The development plan describes how the development team (or database and client development teams, if you have divided the work) will migrate the database and clients. The plan provides information concerning the tools, methodologies, best practices, sequences of events, resources, and schedules for each aspect of the development effort. The key tasks to document in the plan, in order, are:

  1. Define team roles. See discussion of functional development teams in the "Creating the Team" section in Chapter 2, "Envisioning Phase."

  2. Identify team resources — name the members of each team and assign responsibilities.

  3. Train any team members in need of specific training.

The rest of the development plan will be divided into three distinct parts, each addressing an aspect of development that may be carried out by a different group of developers: database migration plan; application rehosting or redirection plan, and staging environment development plan. In most cases, the activities described in each plan will be performed simultaneously by the teams.

Database Migration Plan

The plan should incorporate the steps in the following list for each database to be migrated. Many of the items listed happen as a result of software and scripts that automate effort. Other items on the list involve manual effort.

  1. Locate the databases to migrate on the UNIX platforms.

  2. Configure the network for connectivity between the UNIX database platform and the Windows development host.

  3. Inventory the selected Sybase databases using the Sybase Migration Toolkit (SMT) from the Windows development host platform.

    1. Run the assessment tool to produce reports on changes required to migrate database.

    2. Assess automated conversion reporting.

    3. Assess manual conversion reporting.

  4. Confirm how the migration will be accomplished (for example, will it be phased? Will certain tables or objects be migrated before others? Will certain databases be migrated ahead of others?).

WHAT IS BEING ASKED |
Echo the development plan excerpt between "The plan should" and "to migrate database.", inclusive. The rows that follow were taken from a separate source.

Stored dataset items
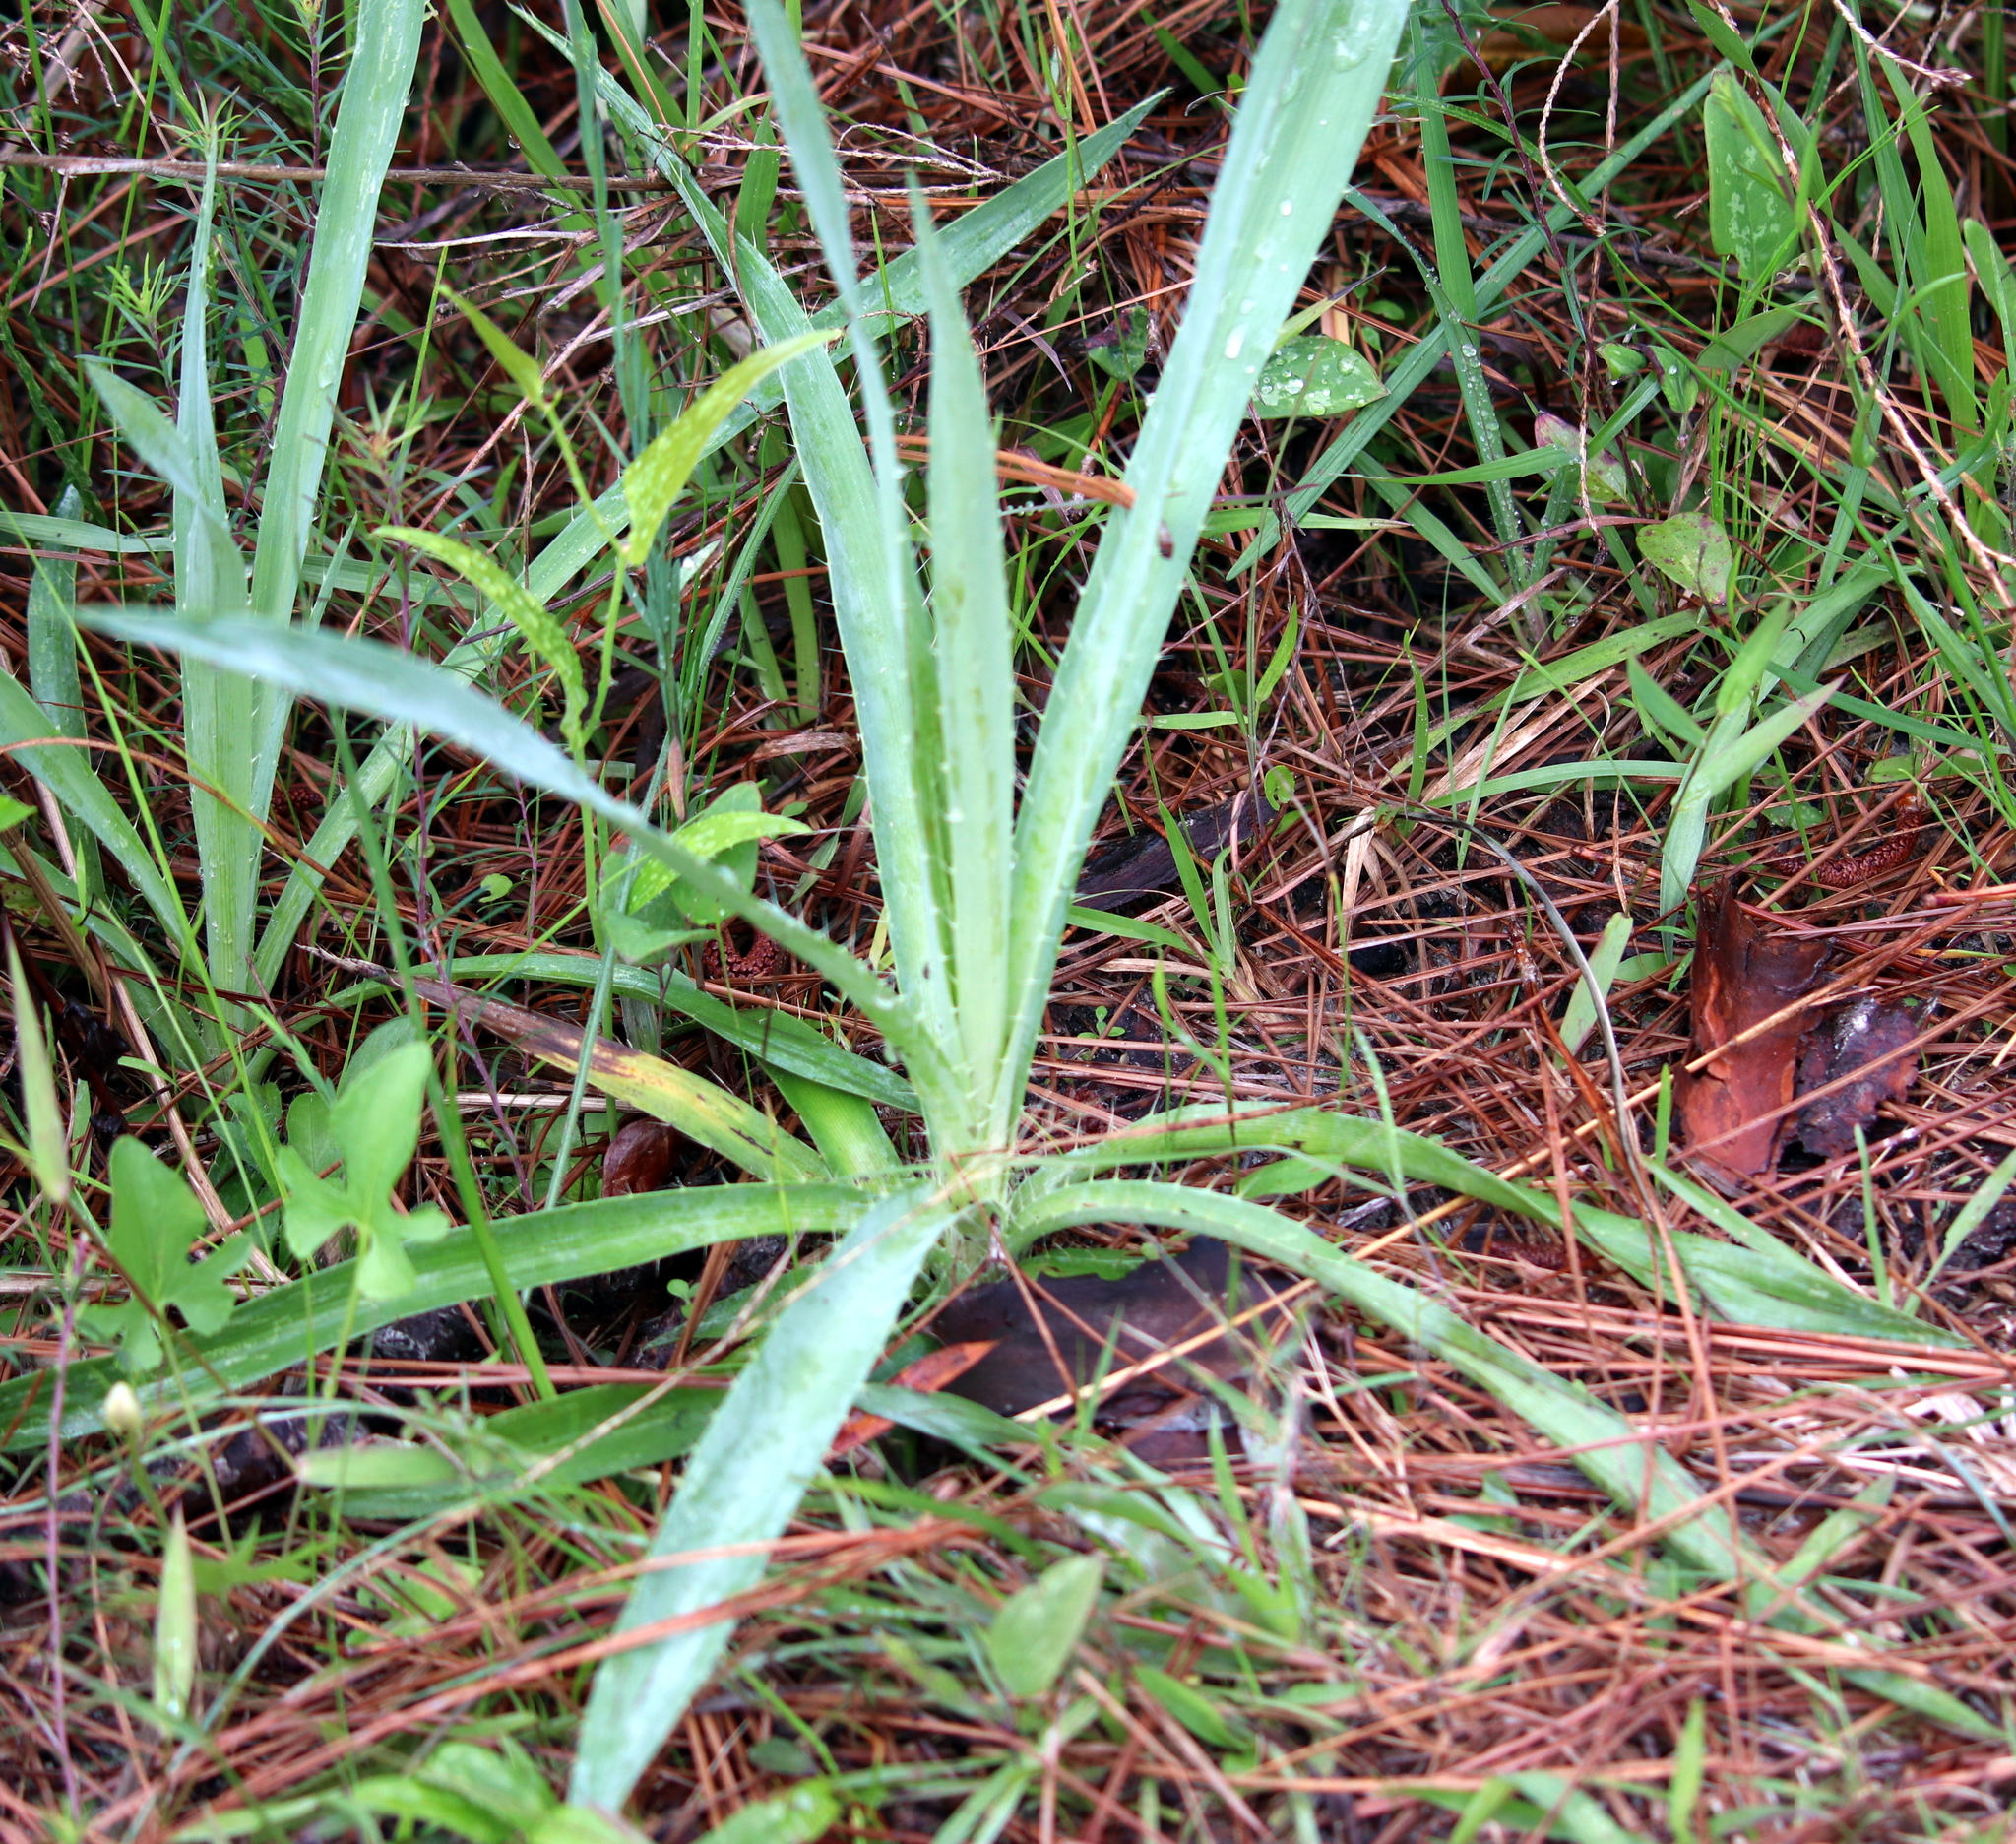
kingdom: Plantae
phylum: Tracheophyta
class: Magnoliopsida
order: Apiales
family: Apiaceae
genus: Eryngium
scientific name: Eryngium yuccifolium
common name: Button eryngo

EXERCISE SOLUTION |
The plan should incorporate the steps in the following list for each database to be migrated. Many of the items listed happen as a result of software and scripts that automate effort. Other items on the list involve manual effort.

  1. Locate the databases to migrate on the UNIX platforms.

  2. Configure the network for connectivity between the UNIX database platform and the Windows development host.

  3. Inventory the selected Sybase databases using the Sybase Migration Toolkit (SMT) from the Windows development host platform.

    1. Run the assessment tool to produce reports on changes required to migrate database.